STUDY MATERIAL –
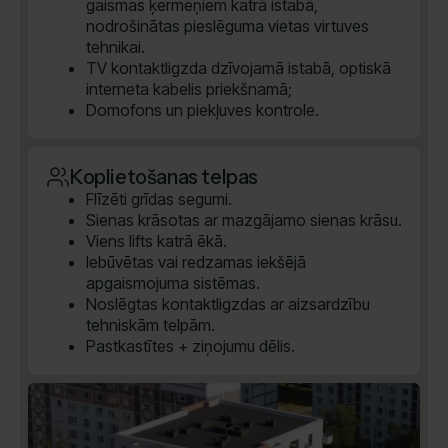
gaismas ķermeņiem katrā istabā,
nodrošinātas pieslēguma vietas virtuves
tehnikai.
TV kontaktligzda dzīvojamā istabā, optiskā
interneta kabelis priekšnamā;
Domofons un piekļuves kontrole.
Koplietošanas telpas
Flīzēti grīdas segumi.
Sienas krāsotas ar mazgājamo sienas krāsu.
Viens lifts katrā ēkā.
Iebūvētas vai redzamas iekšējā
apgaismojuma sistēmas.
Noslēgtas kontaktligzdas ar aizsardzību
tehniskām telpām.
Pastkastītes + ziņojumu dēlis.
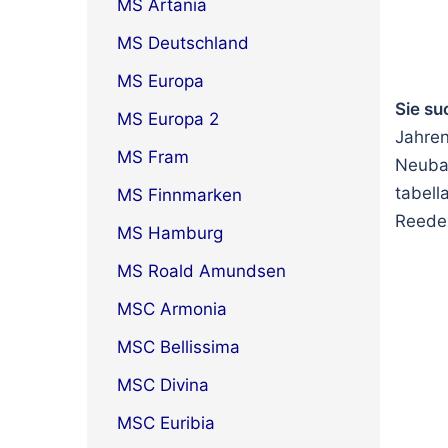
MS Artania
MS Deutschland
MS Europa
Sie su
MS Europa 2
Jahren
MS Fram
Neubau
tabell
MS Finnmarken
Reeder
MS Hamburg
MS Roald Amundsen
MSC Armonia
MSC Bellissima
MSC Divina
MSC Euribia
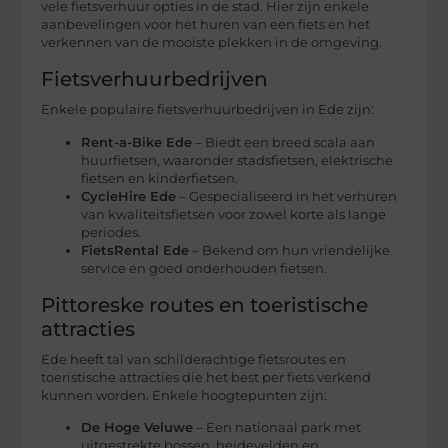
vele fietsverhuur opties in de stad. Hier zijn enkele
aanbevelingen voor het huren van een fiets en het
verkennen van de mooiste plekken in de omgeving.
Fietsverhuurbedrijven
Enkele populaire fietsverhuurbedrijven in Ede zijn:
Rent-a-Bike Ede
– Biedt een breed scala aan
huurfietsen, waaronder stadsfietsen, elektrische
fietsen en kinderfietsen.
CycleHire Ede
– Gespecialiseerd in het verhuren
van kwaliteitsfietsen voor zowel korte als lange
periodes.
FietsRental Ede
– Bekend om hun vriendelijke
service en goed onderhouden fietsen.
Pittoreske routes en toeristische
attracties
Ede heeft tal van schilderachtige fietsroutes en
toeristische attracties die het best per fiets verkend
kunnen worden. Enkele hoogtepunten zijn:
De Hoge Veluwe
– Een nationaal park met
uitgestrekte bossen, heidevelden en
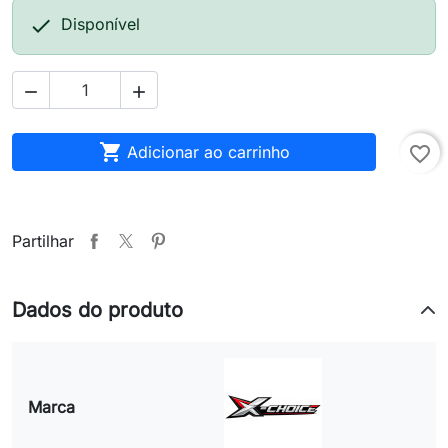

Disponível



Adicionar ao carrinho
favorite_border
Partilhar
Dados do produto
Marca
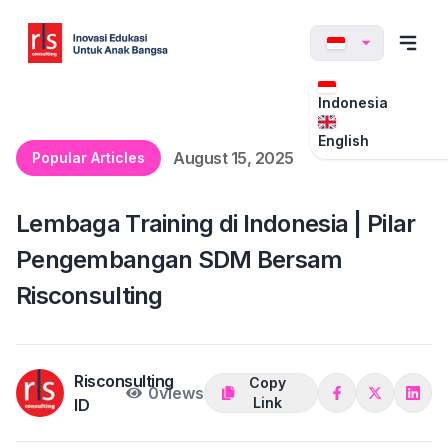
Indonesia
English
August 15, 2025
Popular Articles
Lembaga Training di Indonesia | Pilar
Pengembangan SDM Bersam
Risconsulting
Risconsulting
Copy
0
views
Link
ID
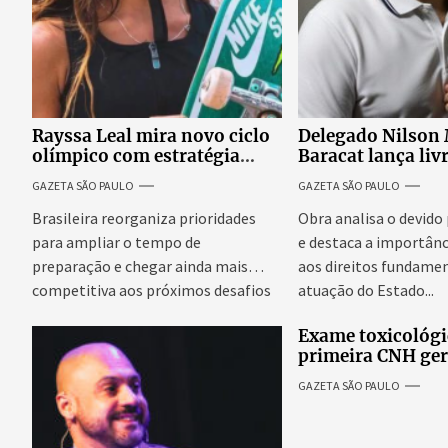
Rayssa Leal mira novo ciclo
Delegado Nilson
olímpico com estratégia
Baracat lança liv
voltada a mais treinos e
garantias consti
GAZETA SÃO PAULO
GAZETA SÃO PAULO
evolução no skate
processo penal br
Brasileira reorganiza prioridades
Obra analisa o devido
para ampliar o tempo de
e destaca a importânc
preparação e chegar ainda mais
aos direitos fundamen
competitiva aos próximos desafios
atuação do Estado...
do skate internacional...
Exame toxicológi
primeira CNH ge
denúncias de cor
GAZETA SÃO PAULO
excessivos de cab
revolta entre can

WHAT YOU HAVE TO DO – Work through the records above and count the lines that hold the string "Indonesia". Please give only that figure.

PROBLEM SOLUTION – 2